Check out free tips on exercise, nutrition and lifestyle to help you start getting back on the fitness track!
Nourishing the body with proper calorie intake will not only help workouts become more effective but will increase the size of the glutes. If intake is less than expenditure of calories booty gains are being destroyed and all the working out in the world won't matter.

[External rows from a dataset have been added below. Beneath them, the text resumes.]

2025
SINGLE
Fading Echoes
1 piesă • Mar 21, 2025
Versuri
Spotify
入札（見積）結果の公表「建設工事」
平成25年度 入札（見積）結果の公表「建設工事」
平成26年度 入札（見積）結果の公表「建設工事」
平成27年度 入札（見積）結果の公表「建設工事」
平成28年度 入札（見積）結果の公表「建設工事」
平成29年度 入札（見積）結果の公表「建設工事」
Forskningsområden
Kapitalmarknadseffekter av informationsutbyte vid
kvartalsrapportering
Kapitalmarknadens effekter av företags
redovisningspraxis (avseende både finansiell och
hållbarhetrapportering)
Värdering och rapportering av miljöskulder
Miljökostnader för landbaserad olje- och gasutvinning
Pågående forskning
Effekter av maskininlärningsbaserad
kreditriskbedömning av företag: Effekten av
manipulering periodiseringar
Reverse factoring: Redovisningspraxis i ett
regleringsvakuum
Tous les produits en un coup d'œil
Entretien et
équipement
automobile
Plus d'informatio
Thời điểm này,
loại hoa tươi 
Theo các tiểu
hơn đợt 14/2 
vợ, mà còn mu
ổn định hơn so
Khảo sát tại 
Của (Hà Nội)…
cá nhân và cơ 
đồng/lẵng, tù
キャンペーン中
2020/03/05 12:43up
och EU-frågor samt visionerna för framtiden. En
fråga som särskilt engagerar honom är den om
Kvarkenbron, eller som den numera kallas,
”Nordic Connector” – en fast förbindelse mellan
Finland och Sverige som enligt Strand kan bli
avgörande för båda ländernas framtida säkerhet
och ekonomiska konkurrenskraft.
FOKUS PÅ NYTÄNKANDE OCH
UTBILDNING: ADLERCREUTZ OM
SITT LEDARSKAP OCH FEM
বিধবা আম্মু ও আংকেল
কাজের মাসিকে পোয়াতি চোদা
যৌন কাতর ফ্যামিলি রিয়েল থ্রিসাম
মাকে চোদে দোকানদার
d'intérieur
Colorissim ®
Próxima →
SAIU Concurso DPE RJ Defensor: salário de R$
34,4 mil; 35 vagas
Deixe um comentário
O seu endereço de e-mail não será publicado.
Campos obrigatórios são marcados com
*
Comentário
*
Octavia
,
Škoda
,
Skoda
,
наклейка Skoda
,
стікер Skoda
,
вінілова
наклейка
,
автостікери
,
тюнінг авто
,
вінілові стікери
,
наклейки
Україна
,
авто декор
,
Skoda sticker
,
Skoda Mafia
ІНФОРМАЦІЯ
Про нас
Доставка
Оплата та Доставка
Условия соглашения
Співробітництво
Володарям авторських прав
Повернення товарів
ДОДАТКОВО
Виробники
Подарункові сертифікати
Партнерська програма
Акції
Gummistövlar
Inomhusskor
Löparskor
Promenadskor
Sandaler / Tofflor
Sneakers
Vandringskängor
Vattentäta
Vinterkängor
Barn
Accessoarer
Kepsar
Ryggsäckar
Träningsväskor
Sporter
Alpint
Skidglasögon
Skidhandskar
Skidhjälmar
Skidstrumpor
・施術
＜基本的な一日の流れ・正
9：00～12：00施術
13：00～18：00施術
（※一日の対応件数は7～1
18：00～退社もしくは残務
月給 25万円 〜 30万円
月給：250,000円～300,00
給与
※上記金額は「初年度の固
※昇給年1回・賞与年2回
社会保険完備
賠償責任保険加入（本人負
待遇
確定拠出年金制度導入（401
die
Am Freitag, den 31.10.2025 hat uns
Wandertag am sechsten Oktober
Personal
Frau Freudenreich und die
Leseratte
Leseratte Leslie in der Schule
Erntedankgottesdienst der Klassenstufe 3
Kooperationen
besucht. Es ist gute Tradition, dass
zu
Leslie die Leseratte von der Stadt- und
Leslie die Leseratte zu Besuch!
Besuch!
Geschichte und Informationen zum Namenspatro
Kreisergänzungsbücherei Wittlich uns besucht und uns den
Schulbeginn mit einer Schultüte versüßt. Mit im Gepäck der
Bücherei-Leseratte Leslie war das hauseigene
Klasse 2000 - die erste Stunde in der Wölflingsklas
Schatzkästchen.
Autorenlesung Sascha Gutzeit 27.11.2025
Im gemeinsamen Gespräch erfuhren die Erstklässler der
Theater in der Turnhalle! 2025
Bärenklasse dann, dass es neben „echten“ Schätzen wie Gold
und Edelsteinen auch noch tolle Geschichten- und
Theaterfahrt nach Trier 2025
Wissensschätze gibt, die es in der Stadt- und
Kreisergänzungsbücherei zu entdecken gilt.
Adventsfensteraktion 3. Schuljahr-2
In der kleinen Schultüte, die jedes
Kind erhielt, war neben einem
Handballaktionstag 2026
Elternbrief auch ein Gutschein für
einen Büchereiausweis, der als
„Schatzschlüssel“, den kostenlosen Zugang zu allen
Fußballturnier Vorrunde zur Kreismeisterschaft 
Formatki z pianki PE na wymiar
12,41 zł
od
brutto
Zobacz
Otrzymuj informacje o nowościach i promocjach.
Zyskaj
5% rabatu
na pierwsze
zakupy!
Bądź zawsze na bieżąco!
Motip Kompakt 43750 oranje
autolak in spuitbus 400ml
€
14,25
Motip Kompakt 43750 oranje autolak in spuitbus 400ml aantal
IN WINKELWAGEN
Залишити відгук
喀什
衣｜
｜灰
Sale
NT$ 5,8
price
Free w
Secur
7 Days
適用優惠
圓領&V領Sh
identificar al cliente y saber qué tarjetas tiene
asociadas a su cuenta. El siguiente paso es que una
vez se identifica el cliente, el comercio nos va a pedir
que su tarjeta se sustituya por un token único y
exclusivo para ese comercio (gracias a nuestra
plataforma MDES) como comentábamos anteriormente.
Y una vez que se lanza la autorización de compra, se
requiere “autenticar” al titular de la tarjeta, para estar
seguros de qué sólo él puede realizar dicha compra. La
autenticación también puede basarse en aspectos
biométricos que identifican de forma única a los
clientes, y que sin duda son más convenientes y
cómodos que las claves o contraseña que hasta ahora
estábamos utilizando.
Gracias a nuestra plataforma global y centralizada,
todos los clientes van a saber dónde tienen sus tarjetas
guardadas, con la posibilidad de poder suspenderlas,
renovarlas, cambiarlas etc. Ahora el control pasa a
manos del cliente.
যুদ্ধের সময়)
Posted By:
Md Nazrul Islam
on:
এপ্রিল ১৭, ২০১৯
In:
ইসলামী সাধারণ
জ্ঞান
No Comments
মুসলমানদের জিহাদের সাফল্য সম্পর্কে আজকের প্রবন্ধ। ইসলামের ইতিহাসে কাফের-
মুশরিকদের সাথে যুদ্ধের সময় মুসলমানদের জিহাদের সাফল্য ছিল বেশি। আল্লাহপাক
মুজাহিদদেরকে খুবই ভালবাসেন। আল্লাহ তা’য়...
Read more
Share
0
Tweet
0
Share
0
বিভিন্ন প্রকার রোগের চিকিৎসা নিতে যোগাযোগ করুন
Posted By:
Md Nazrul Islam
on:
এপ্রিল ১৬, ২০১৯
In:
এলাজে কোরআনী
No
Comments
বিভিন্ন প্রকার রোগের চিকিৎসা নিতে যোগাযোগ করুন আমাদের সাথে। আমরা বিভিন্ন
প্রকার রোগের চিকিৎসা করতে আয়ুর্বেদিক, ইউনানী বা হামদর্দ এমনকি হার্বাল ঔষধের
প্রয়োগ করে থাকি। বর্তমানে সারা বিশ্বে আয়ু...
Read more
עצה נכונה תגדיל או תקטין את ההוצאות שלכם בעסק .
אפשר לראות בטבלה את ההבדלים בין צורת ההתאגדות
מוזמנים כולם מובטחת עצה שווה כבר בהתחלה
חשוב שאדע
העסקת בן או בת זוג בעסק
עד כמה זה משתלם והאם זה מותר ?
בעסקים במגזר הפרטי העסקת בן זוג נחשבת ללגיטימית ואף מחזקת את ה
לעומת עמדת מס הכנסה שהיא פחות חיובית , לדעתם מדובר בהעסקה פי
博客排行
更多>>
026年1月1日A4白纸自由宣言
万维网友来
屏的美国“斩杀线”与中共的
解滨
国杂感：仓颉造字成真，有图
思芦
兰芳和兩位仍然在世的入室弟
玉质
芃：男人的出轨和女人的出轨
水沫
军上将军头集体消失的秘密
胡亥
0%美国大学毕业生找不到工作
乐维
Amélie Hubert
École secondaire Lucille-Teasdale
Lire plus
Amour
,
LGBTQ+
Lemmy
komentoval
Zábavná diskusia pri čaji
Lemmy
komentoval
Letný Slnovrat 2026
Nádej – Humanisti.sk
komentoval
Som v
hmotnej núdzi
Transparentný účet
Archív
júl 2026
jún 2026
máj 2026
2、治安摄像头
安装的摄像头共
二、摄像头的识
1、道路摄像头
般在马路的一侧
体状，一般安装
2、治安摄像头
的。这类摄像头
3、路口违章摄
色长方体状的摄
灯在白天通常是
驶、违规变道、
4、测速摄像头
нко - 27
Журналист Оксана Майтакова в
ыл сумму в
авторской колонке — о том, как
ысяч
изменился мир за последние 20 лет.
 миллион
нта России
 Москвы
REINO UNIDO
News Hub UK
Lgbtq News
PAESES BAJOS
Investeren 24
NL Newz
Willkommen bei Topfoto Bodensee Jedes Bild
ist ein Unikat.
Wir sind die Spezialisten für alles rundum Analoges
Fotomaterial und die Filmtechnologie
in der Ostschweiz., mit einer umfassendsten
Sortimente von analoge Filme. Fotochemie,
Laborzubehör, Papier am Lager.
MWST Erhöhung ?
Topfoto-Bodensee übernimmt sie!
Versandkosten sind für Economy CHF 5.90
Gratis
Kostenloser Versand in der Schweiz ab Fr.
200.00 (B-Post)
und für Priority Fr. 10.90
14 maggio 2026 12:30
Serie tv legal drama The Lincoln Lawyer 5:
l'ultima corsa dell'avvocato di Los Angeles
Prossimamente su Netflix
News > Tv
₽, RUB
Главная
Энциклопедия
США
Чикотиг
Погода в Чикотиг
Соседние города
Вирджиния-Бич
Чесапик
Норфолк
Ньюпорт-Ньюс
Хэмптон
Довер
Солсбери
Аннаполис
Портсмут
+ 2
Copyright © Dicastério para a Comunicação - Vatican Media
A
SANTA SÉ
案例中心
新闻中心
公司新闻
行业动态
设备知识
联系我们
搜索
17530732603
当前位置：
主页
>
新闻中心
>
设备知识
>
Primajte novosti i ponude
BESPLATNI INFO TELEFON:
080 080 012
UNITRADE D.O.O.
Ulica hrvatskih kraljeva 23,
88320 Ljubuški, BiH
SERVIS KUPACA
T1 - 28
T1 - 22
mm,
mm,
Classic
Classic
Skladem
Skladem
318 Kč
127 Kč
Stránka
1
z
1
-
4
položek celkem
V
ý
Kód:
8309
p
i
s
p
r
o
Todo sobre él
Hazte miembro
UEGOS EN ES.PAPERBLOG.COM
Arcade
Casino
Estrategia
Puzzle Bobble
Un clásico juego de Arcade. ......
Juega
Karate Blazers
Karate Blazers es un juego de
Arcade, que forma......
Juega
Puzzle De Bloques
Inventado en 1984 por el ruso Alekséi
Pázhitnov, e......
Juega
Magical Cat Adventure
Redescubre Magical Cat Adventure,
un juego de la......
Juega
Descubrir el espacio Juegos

Eating a healthy and balanced diet is important for overall health and wellness, and can also help you achieve your fitness goals, including growing your glutes. Here are some tips for creating a diet plan that may support glute growth:
eating enough calories
To grow your glutes, you'll need to consume enough calories to support muscle growth. This means that you may need to increase your calorie intake slightly, especially if you're actively trying to gain muscle. We typically recommend eating 250-500 calories in a surplus to continue growth with the glutes and supply the energy to train the body hard enough.
CHOOSE HIGH PROTEIN FOODS
Protein is an essential nutrient for muscle building and repair, so it's important to include protein-rich foods in your diet. Good sources of protein include chicken, beef, fish, eggs, and dairy products. Our go to is steak because it is fully of micronutrients and promotes muscle growth better than said chicken. If steak is out of the budget go with 88 percent lean ground beef or higher to provide the nutrients needed.
Include healthy fats
In addition to protein, your body also needs healthy fats to support muscle growth. Good sources of healthy fats include avocados, olive oil, nuts, and seeds. Not only does this provide vital nutrients for muscle growth but it provides hormone support for production and improves the workout sessions from better hormone production.
eat plenty of Carbohydrates
Carbohydrates are an important source of energy, and they can also help support muscle growth. Good sources of carbohydrates include whole grains, fruits, vegetables, and legumes. Carbs will provide energy for workouts ridding the body of easy breakdowns that most get in a calorie deficit. Carbs also are a cheaper source of energy especially when protein in a surplus is around 0.8g of protein per lb of bodyweight. Adding more carbs helps grow muscle faster and digest quicker in turn growing the glutes.
Drinking enough water is essential for maintaining overall health, and it's especially important when you're trying to build muscle. Workouts can decrease in effectiveness as we lose water from the body. The more we sweat the more we lose and can lose a liter of water in as little as 30 minutes of a workout. Getting plenty of sodium and potassium along with magnesium can be a game for performance and fullness of the muscle.
In addition to following a healthy and balanced diet, it's also important to engage in regular strength training exercises to help build and tone your glutes. The whole plan is a team effort in growing from eating, to lifting, to sleep, to hydration and recovery.